“I am an Indian”
My grandfather once told me “Travel around the world, live in exotic places, meet people of all color and race, but always remember you are an Indian, and will always remain an Indian.” This advice given by my grandfather has helped me be what I am today and has embedded a true belief in what I like to define as “preservation of culture.” My life endeavors have been a true test to my belief. Traveling around the world, living in London, surrounded by Islamic culture, attending a British school, and now finishing of high school in the most “hip place” in the world, New York, many ask me “What are you?” With my head high up, I proudly respond, “I am an Indian.”
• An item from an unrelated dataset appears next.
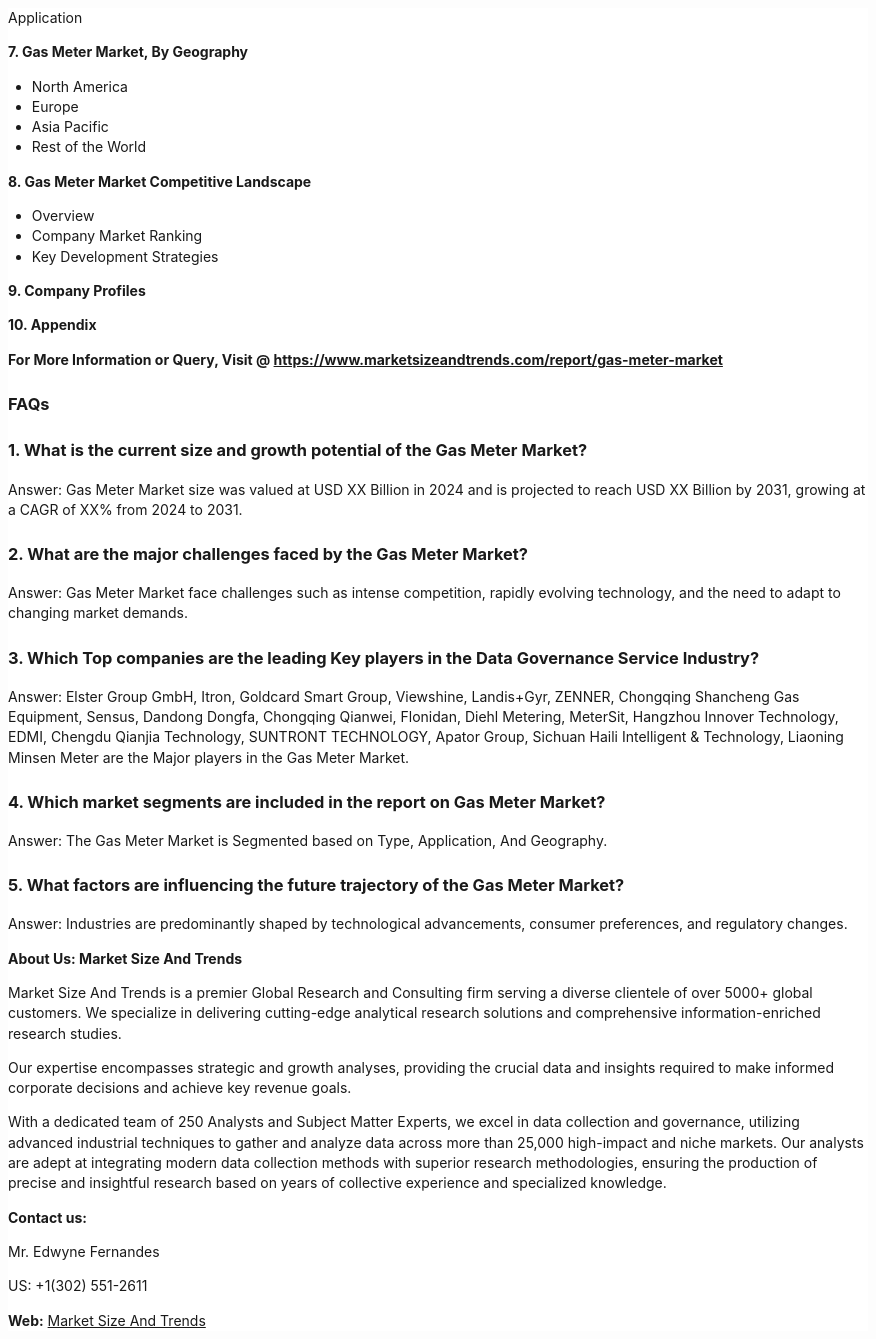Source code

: Application</span></strong></p></div><div class="" data-test-id=""><p><strong><span class="">7. Gas Meter Market, By Geography</span></strong></p></div><div class="" data-test-id=""><ul><li><span class="">North America</span></li><li><span class="">Europe</span></li><li><span class="">Asia Pacific</span></li><li><span class="">Rest of the World</span></li></ul></div><div class="" data-test-id=""><p><strong><span class="">8. Gas Meter Market Competitive Landscape</span></strong></p></div><div class="" data-test-id=""><ul><li><span class="">Overview</span></li><li><span class="">Company Market Ranking</span></li><li><span class="">Key Development Strategies</span></li></ul></div><div class="" data-test-id=""><p><strong><span class="">9. Company Profiles</span></strong></p></div><div class="" data-test-id=""><p><strong><span class="">10. Appendix</span></strong></p></div><div class="" data-test-id=""><p><strong><span class="">For More Information or Query, Visit @ <a href="https://www.marketsizeandtrends.com/report/gas-meter-market" target="_blank">https://www.marketsizeandtrends.com/report/gas-meter-market</a></span></strong></p></div><div class="" data-test-id=""><div class="article-main__content" data-test-id="publishing-text-block"><h3><strong><span class="">FAQs</span></strong></h3></div><div class="article-main__content" data-test-id="publishing-text-block"><h3><span class="">1. What is the current size and growth potential of the Gas Meter Market?</span></h3></div><div class="article-main__content" data-test-id="publishing-text-block"><p><span class="font-[700]">Answer</span><span class="">: Gas Meter Market size was valued at USD XX Billion in 2024 and is projected to reach USD XX Billion by 2031, growing at a CAGR of XX% from 2024 to 2031.</span></p></div><div class="article-main__content" data-test-id="publishing-text-block"><h3><span class="">2. What are the major challenges faced by the Gas Meter Market?</span></h3></div><div class="article-main__content" data-test-id="publishing-text-block"><p><span class="font-[700]">Answer</span><span class="">: Gas Meter Market face challenges such as intense competition, rapidly evolving technology, and the need to adapt to changing market demands.</span></p></div><div class="article-main__content" data-test-id="publishing-text-block"><h3><span class="">3. Which Top companies are the leading Key players in the Data Governance Service Industry?</span></h3></div><div class="article-main__content" data-test-id="publishing-text-block"><p><span class="font-[700]">Answer</span><span class="">: Elster Group GmbH, Itron, Goldcard Smart Group, Viewshine, Landis+Gyr, ZENNER, Chongqing Shancheng Gas Equipment, Sensus, Dandong Dongfa, Chongqing Qianwei, Flonidan, Diehl Metering, MeterSit, Hangzhou Innover Technology, EDMI, Chengdu Qianjia Technology, SUNTRONT TECHNOLOGY, Apator Group, Sichuan Haili Intelligent & Technology, Liaoning Minsen Meter are the Major players in the Gas Meter Market.</span></p></div><div class="article-main__content" data-test-id="publishing-text-block"><h3><span class="">4. Which market segments are included in the report on Gas Meter Market?</span></h3></div><div class="article-main__content" data-test-id="publishing-text-block"><p><span class="font-[700]">Answer</span><span class="">: The Gas Meter Market is Segmented based on Type, Application, And Geography.</span></p></div><div class="article-main__content" data-test-id="publishing-text-block"><h3><span class="">5. What factors are influencing the future trajectory of the Gas Meter Market?</span></h3></div><div class="article-main__content" data-test-id="publishing-text-block"><p><span class="font-[700]">Answer:</span><span class="">&nbsp;Industries are predominantly shaped by technological advancements, consumer preferences, and regulatory changes.</span></p></div><p><strong><span class="">About Us: Market Size And Trends</span></strong></p></div><div class="" data-test-id=""><p><span class="">Market Size And Trends is a premier Global Research and Consulting firm serving a diverse clientele of over 5000+ global customers. We specialize in delivering cutting-edge analytical research solutions and comprehensive information-enriched research studies.</span></p></div><div class="" data-test-id=""><p><span class="">Our expertise encompasses strategic and growth analyses, providing the crucial data and insights required to make informed corporate decisions and achieve key revenue goals.</span></p></div><div class="" data-test-id=""><p><span class="">With a dedicated team of 250 Analysts and Subject Matter Experts, we excel in data collection and governance, utilizing advanced industrial techniques to gather and analyze data across more than 25,000 high-impact and niche markets. Our analysts are adept at integrating modern data collection methods with superior research methodologies, ensuring the production of precise and insightful research based on years of collective experience and specialized knowledge.</span></p></div><div class="" data-test-id=""><p><strong><span class="">Contact us:</span></strong></p></div><div class="" data-test-id=""><p><span class="">Mr. Edwyne Fernandes</span></p></div><div class="" data-test-id=""><p><span class="">US: +1(302) 551-2611<br /></span></p><p><span class=""><strong>Web:</strong> <a href="https://www.marketsizeandtrends.com/" target="_blank">Market Size And Trends</a></span></p></div>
Saying “I am an Indian” doesn’t make me an Indian for not only my words but also my actions define me as a person. It’s one thing to be part of Asian club, and participate in International Festival, for anyone can do that. However, I reach another other level of cultural and traditional upholding when I go to McDonalds with my friends but don’t eat beef, or when I touch the feet of my elders as a gratitude of respect, regardless of those watching. It is when I celebrate Diwali with my family instead of going to my friend’s graduation party or go to the temple not only to worship but also to learn about my religion, culture and morals that I can and should say in the most emphatic, exquisite and grand manner “I am an Indian.”
Everyone faces obstacles, for a life without obstacles is probably a life without purpose and goal. In preserving my culture I have faced challenges, obstacles, hostility and enmity; however, in the process I have also developed an identity and a character. It’s hard to maintain such a strong belief when my own friends and family back in India doubt me. To be myself, is to prove them wrong and that’s what I did. It is my grandparent’s golden anniversary, a memorable and unforgettable event. Such a grandiose and pretentious event came with a flamboyant and extravagant set of activities and preparation. It is an event embellished and lavished with culture, tradition and custom. It is just the event for just the belief I am hoping to exemplify. I wear traditional clothes, I perform traditional rituals and I pay heed to the culture around me with the utmost reverence and respect. In return, my acts are unjustly attributed to the enforcement of my parents. I persevere and in the end win the challenge, a challenge I had never really lost in the first place. On stage, in front of the whole audience I give a speech for my grandparents expressing my well wishes in Hindi and then go on to play traditional Hindi songs on the guitar commemorating the moment.
I believe in my culture, race and my country. “Jai Hind.”